According to official Catholic Church statistics, the total number of Catholic marriages (-28.4%), baptisms (-19.1%), confirmations (-35.3%), as well as priests (-26.1%), and religious sisters (-23.4%), has continued to fall between 1996 and 2006.

Statistics compiled by the traditionalist Catholic group Paix Liturgique show that the decline is sharpest in the most doctrinally “liberal” dioceses with regard to priests and future ordinations. Due to the critical shortage of vocations to the priesthood, it is estimated that up to a third of the dioceses of the Catholic Church in France - some dating to the second century AD - will be forced to close or amalgamate by 2025.

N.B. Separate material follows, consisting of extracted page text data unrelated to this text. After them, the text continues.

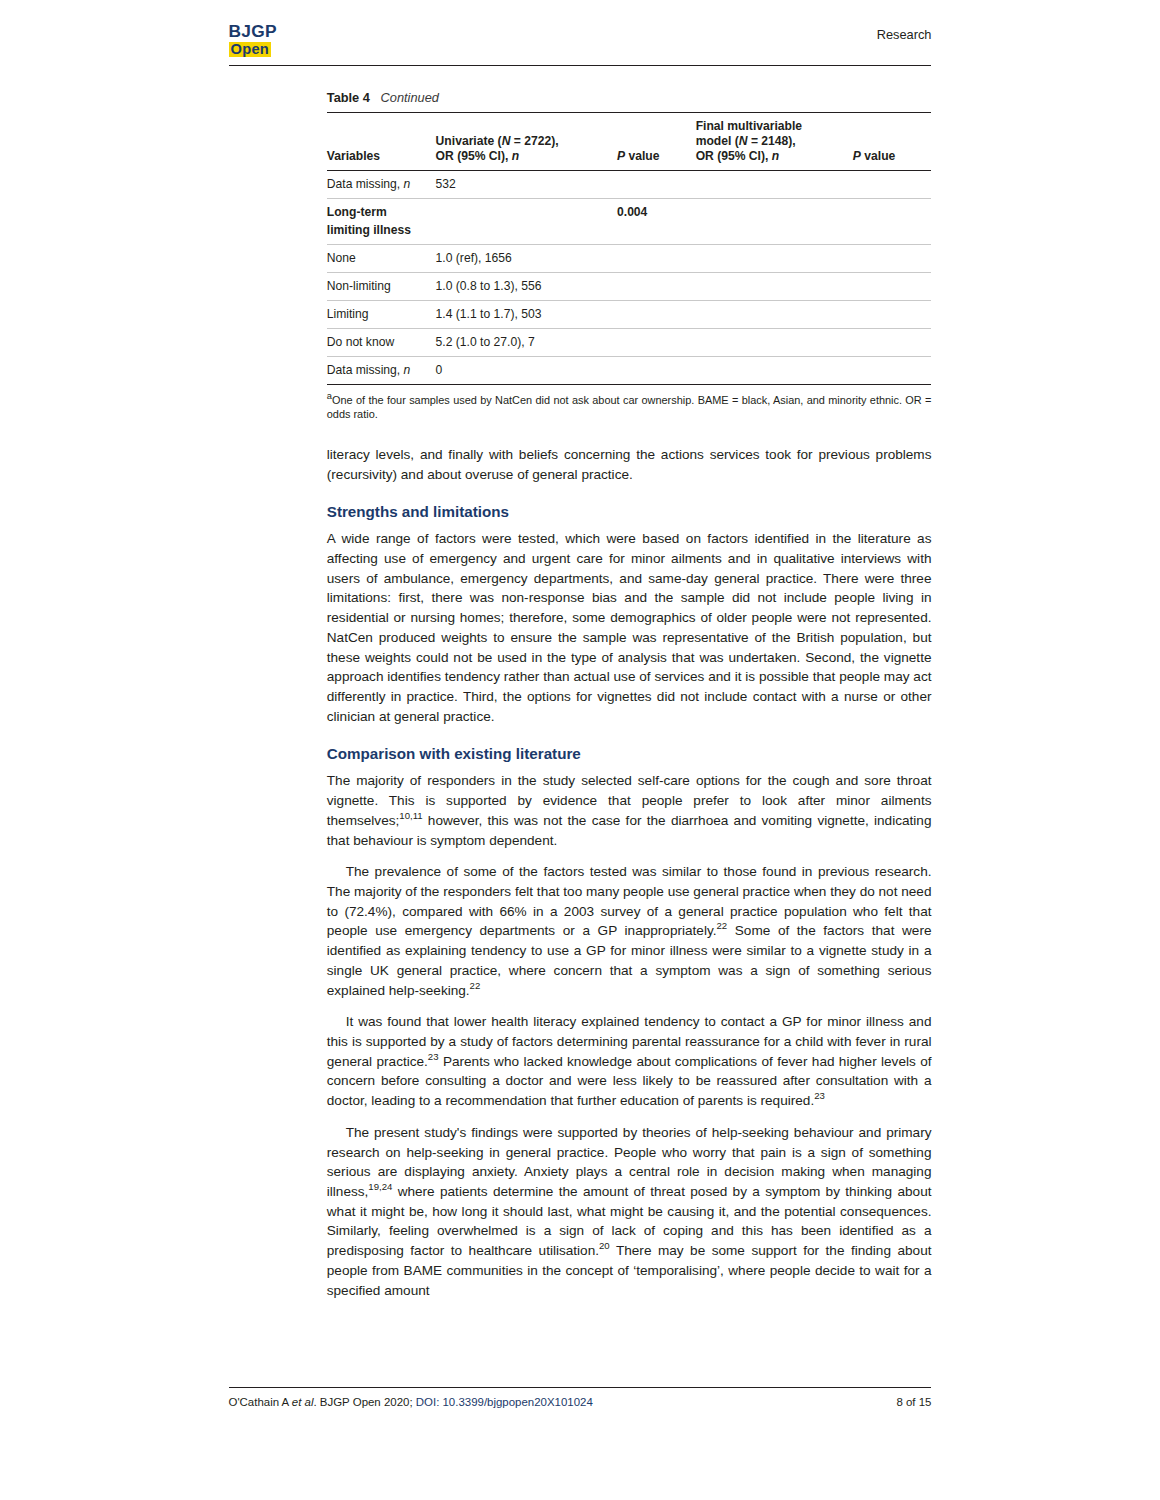BJGP
Open
Research
Table 4 Continued
| Variables | Univariate ( N = 2722), OR (95% CI), n | P value | Final multivariable model ( N = 2148), OR (95% CI), n | P value |
| --- | --- | --- | --- | --- |
| Data missing, n | 532 | | | |
| Long-term limiting illness | | 0.004 | | |
| None | 1.0 (ref), 1656 | | | |
| Non-limiting | 1.0 (0.8 to 1.3), 556 | | | |
| Limiting | 1.4 (1.1 to 1.7), 503 | | | |
| Do not know | 5.2 (1.0 to 27.0), 7 | | | |
| Data missing, n | 0 | | | |
aOne of the four samples used by NatCen did not ask about car ownership. BAME = black, Asian, and minority ethnic. OR = odds ratio.
literacy levels, and finally with beliefs concerning the actions services took for previous problems (recursivity) and about overuse of general practice.
Strengths and limitations
A wide range of factors were tested, which were based on factors identified in the literature as affecting use of emergency and urgent care for minor ailments and in qualitative interviews with users of ambulance, emergency departments, and same-day general practice. There were three limitations: first, there was non-response bias and the sample did not include people living in residential or nursing homes; therefore, some demographics of older people were not represented. NatCen produced weights to ensure the sample was representative of the British population, but these weights could not be used in the type of analysis that was undertaken. Second, the vignette approach identifies tendency rather than actual use of services and it is possible that people may act differently in practice. Third, the options for vignettes did not include contact with a nurse or other clinician at general practice.
Comparison with existing literature
The majority of responders in the study selected self-care options for the cough and sore throat vignette. This is supported by evidence that people prefer to look after minor ailments themselves;10,11 however, this was not the case for the diarrhoea and vomiting vignette, indicating that behaviour is symptom dependent.
The prevalence of some of the factors tested was similar to those found in previous research. The majority of the responders felt that too many people use general practice when they do not need to (72.4%), compared with 66% in a 2003 survey of a general practice population who felt that people use emergency departments or a GP inappropriately.22 Some of the factors that were identified as explaining tendency to use a GP for minor illness were similar to a vignette study in a single UK general practice, where concern that a symptom was a sign of something serious explained help-seeking.22
It was found that lower health literacy explained tendency to contact a GP for minor illness and this is supported by a study of factors determining parental reassurance for a child with fever in rural general practice.23 Parents who lacked knowledge about complications of fever had higher levels of concern before consulting a doctor and were less likely to be reassured after consultation with a doctor, leading to a recommendation that further education of parents is required.23
The present study's findings were supported by theories of help-seeking behaviour and primary research on help-seeking in general practice. People who worry that pain is a sign of something serious are displaying anxiety. Anxiety plays a central role in decision making when managing illness,19,24 where patients determine the amount of threat posed by a symptom by thinking about what it might be, how long it should last, what might be causing it, and the potential consequences. Similarly, feeling overwhelmed is a sign of lack of coping and this has been identified as a predisposing factor to healthcare utilisation.20 There may be some support for the finding about people from BAME communities in the concept of ‘temporalising’, where people decide to wait for a specified amount
O'Cathain A et al. BJGP Open 2020; DOI: 10.3399/bjgpopen20X101024
8 of 15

In November last year, Paix Liturgique reported that only 9000 priests are serving the Catholic faithful in France. In 1990, the total number of ordinations in the country was 90. Paris had 10, with two for a local independent religious order. Seven are predicted for 2010, and four for 2011.
There are fewer than 750 seminarians currently studying for the priesthood, with about a hundred of these being for religious orders, not dioceses. The diocese of Pamiers, Belfort, Agen and Perpignan have no seminarians. The drop in vocations to the priesthood will result, the group said, in at least one third of French dioceses either effectively ceasing to exist or being forced to amalgamate over the next 15 years.

But in small pockets where traditional liturgical practice, combined with traditional moral doctrine, is encouraged, French Catholicism is flourishing. Two years ago, Pope Benedict issued the document “Summorum Pontificum,” allowing the use of the pre-Vatican II Mass in Latin. Despite it remaining a “taboo” subject to the liberal faction of the French episcopate, the older rite, what is now being called the Extraordinary Form, is acting as a catalyst for growth in the few areas where it has been accepted by bishops.

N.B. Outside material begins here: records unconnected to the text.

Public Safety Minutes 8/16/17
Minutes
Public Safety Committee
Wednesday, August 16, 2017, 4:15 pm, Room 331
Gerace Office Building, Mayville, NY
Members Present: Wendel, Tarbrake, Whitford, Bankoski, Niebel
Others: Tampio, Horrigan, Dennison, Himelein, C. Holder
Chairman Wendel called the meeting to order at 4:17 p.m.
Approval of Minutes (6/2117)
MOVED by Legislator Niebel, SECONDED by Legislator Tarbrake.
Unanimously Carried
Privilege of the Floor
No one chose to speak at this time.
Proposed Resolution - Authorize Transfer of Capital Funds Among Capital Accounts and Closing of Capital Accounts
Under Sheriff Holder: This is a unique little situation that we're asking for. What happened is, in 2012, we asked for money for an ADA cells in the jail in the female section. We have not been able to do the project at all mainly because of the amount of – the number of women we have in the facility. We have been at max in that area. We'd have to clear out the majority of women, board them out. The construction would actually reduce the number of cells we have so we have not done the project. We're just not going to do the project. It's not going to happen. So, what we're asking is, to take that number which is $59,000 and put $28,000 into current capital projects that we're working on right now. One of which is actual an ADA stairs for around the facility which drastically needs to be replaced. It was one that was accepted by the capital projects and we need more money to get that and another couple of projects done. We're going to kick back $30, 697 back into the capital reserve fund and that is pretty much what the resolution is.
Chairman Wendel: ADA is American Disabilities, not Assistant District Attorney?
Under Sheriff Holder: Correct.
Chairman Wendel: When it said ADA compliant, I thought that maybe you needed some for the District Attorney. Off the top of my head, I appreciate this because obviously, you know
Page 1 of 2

More than 14 per cent of ordinations in France were for the Extraordinary Form in 2009, according to Paix Liturgique, with 15 French priests ordained for it. Almost 20 per cent of seminarians, 160, are destined for the Extraordinary Form. The group notes that if the current trends continue, in a few more years more than a quarter of all French seminarians will be studying for the older form of the liturgy, a rite that naturally selects against doctrinal and moral “liberalism.”

According to a CSA poll taken in September 2008, a third of practicing Catholics in France said they would willingly attend a traditional Mass if it were available.

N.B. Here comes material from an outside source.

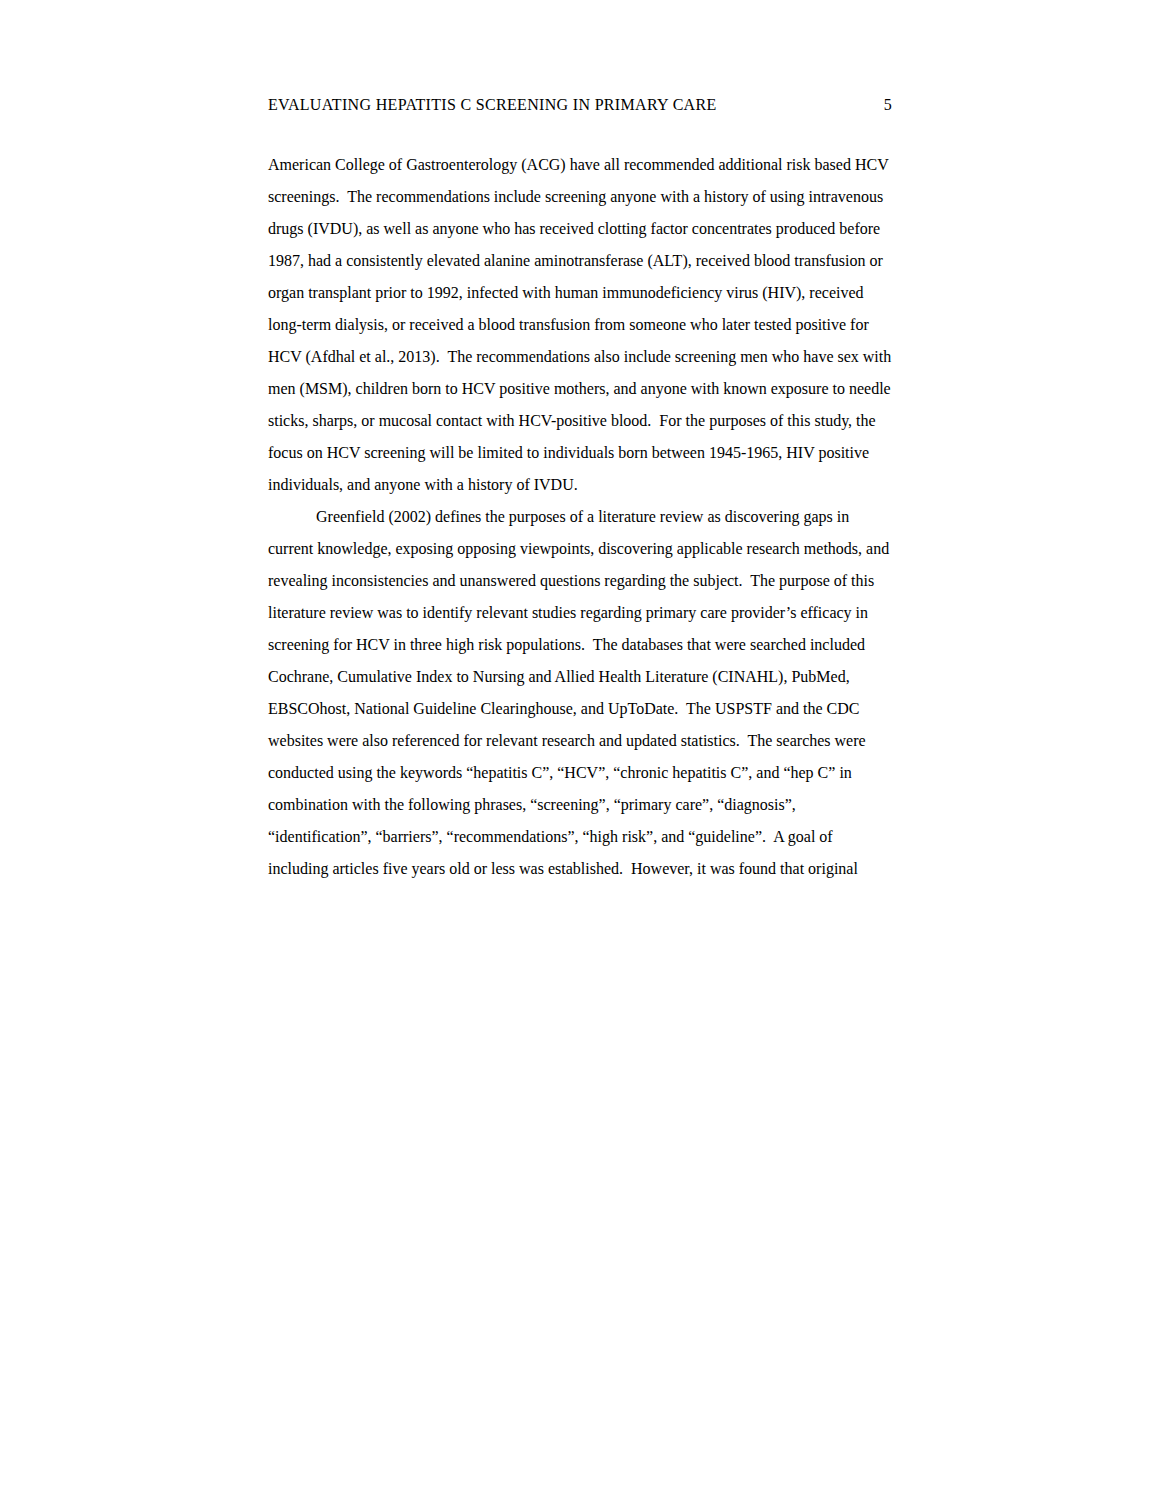Evaluating Hepatitis C Screening in Primary Care 5
American College of Gastroenterology (ACG) have all recommended additional risk based HCV screenings. The recommendations include screening anyone with a history of using intravenous drugs (IVDU), as well as anyone who has received clotting factor concentrates produced before 1987, had a consistently elevated alanine aminotransferase (ALT), received blood transfusion or organ transplant prior to 1992, infected with human immunodeficiency virus (HIV), received long-term dialysis, or received a blood transfusion from someone who later tested positive for HCV (Afdhal et al., 2013). The recommendations also include screening men who have sex with men (MSM), children born to HCV positive mothers, and anyone with known exposure to needle sticks, sharps, or mucosal contact with HCV-positive blood. For the purposes of this study, the focus on HCV screening will be limited to individuals born between 1945-1965, HIV positive individuals, and anyone with a history of IVDU.
Greenfield (2002) defines the purposes of a literature review as discovering gaps in current knowledge, exposing opposing viewpoints, discovering applicable research methods, and revealing inconsistencies and unanswered questions regarding the subject. The purpose of this literature review was to identify relevant studies regarding primary care provider’s efficacy in screening for HCV in three high risk populations. The databases that were searched included Cochrane, Cumulative Index to Nursing and Allied Health Literature (CINAHL), PubMed, EBSCOhost, National Guideline Clearinghouse, and UpToDate. The USPSTF and the CDC websites were also referenced for relevant research and updated statistics. The searches were conducted using the keywords “hepatitis C”, “HCV”, “chronic hepatitis C”, and “hep C” in combination with the following phrases, “screening”, “primary care”, “diagnosis”, “identification”, “barriers”, “recommendations”, “high risk”, and “guideline”. A goal of including articles five years old or less was established. However, it was found that original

In September, Archbishop Dominique Rey of the southern diocese of Fréjus-Toulon, ordained two priests to his diocese in what is now being called the “Extraordinary Form.”
This move, though heavily criticized by many in the liberal factions of the French Church, followed the ordination of 14 priests and 11 deacons in the newer “Novus Ordo” form in June, demonstrating that the two forms can live side by side.

Paix Liturgique reports that the diocese of Fréjus-Toulon has about 80 seminarians in the only seminary in the world that trains priests in both the pre-Vatican II and the newer rite.

In July, Paix Liturgique reported significant growth in Mass attendance in areas that have allowed the use of the older form. In addition to the existing 132 “authorized” places of worship and 184 served by the canonically irregular Society of Saint Pius X, an additional 72 new chapels and churches have been allowed for the use of the Extraordinary Form. This represents an increase from 55 per cent in two years, compared to an increase of between 2 and 5 per cent between 1988 and 2007.

Even more unexpectedly, the requests to dioceses from the laity for the celebration of the Extraordinary Form, have also dramatically increased. Paix Liturgique reports that more than 350 groups of French Catholic families have formally requested the older form of the Mass from their dioceses all over France and more than 600 groups have formed to promote the older form and have asked for it informally, making direct requests to parish priests.